A senior Republican staffer who scolded oil and gas lobbyists in the spring for working too closely with the White House is leaving his post as deputy staff director for Senate Environment and Public Works Committee ranking member James Inhofe, R-Okla., who disavowed some of the wording in his aide's e-mail after it was reported in National Journal.

“It’s been a privilege serving under Senator Inhofe, who all of you know is a champion of protecting the national interest and guarding against EPA overreach,” writes the staffer, George David Banks, in an e-mail to friends and colleagues on Monday.

Banks, who has been working for Inhofe since June 2011, writes in the more-than-500-word e-mail that “over the past several months, it’s become quite obvious to me that we are losing the war against politicized environmentalism.” He goes on to criticize the Environmental Protection Agency for becoming a “bully vis-à-vis our states and local governments.”

Banks, who lobbied for Constellation Energy (now merged with Exelon) and the Nuclear Energy Institute after working at the White House Council on Environmental Quality under President George W. Bush, said in the e-mail that he has not determined his next steps yet.

Katie Brown, press secretary for Inhofe, said in an e-mailed statement to National Journal: “We wish Dave the very best as he moves forward and thank him for his work on the committee over the past year.”

Banks’s tenure with Inhofe began and ended with controversy. Banks ruffled some feathers—including Inhofe's—when he sent an e-mail in April to two dozen lobbyists criticizing them for working too closely with the White House on a strategy for regulating natural gas production and for describing them as “partners” with the GOP. Inhofe distanced himself from the e-mail shortly after National Journal reported on it in May.
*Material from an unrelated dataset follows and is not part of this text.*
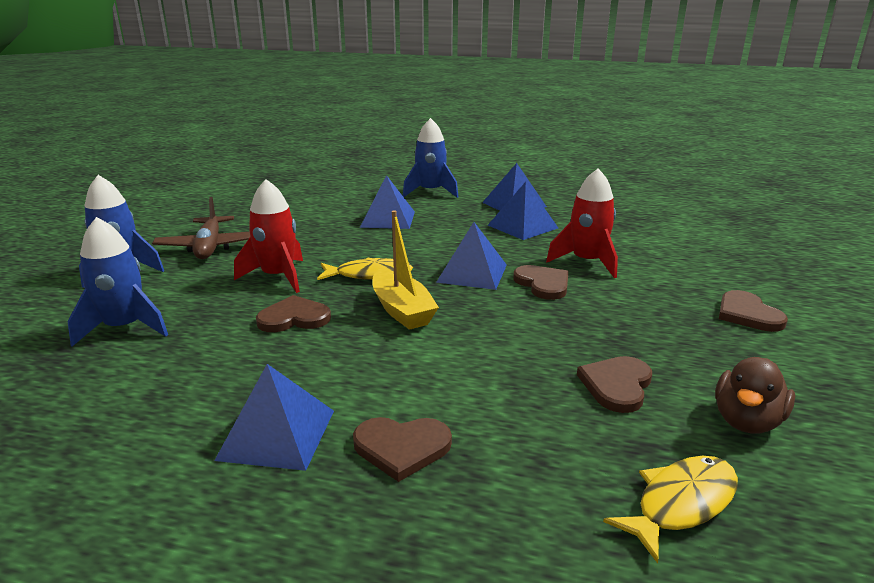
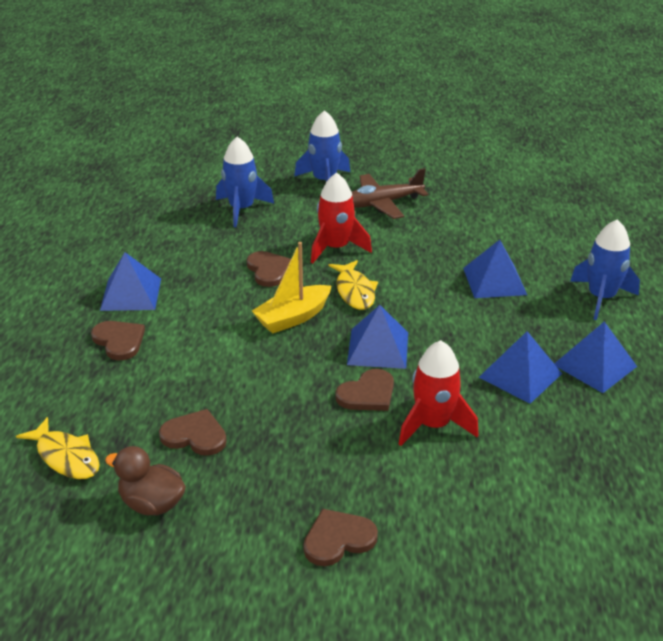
camera: 80 degrees right, 10 degrees up
brown heart [353,417,452,482] -> brown heart turned 150 degrees clockwise [91,321,145,361]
“I was unaware of the memo that my staff sent out,” Inhofe told National Journal. “I wouldn’t have used those words.” As for Banks's use of the word “partners” to describe the relationship between oil and gas lobbyists and Senate Republicans, Inhofe added: “All that does is give people a target to shoot at, and I don’t need any more targets right now.”

The decision last year by Inhofe—Washington’s most outspoken skeptic of global warming—to hire Banks raised eyebrows because of Banks’s work on climate-change issues while in the George W. Bush administration.

In fact, in 2009 Banks won a Climate Protection Award from EPA for his work on climate diplomacy, specifically for his work strengthening the Montreal Protocol, an international treaty adopted in 1987 to protect the Earth’s ozone layer.

John Coequyt, who directs the Sierra Club’s climate-change program and has praised Banks’s work on climate diplomacy in the past, said at the time of Banks’s hire last year: “We clearly maintain an open mind with Dave because we know him, but it certainly changes your view, with him going to work for Inhofe. It’s unlikely we’ll be able to work with him in this new position,” according to a Washington Post article on June 9, 2011.